- **The problem**
Extract every line below, verbatim.

[[ Information, beginning ]]

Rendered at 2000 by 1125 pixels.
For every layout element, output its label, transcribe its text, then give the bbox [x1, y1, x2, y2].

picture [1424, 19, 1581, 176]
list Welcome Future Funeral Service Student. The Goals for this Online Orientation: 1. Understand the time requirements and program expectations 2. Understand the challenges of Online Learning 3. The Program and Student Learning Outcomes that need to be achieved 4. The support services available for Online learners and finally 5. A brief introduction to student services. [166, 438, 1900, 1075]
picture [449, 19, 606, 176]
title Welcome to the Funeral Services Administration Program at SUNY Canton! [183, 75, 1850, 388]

[[ Information, end ]]

- **Task answer**
Rendered at 2000 by 1125 pixels.
For every layout element, output its label, transcribe its text, then give the bbox [x1, y1, x2, y2].

picture [1424, 19, 1581, 176]
list Welcome Future Funeral Service Student. The Goals for this Online Orientation: 1. Understand the time requirements and program expectations 2. Understand the challenges of Online Learning 3. The Program and Student Learning Outcomes that need to be achieved 4. The support services available for Online learners and finally 5. A brief introduction to student services. [166, 438, 1900, 1075]
picture [449, 19, 606, 176]
title Welcome to the Funeral Services Administration Program at SUNY Canton! [183, 75, 1850, 388]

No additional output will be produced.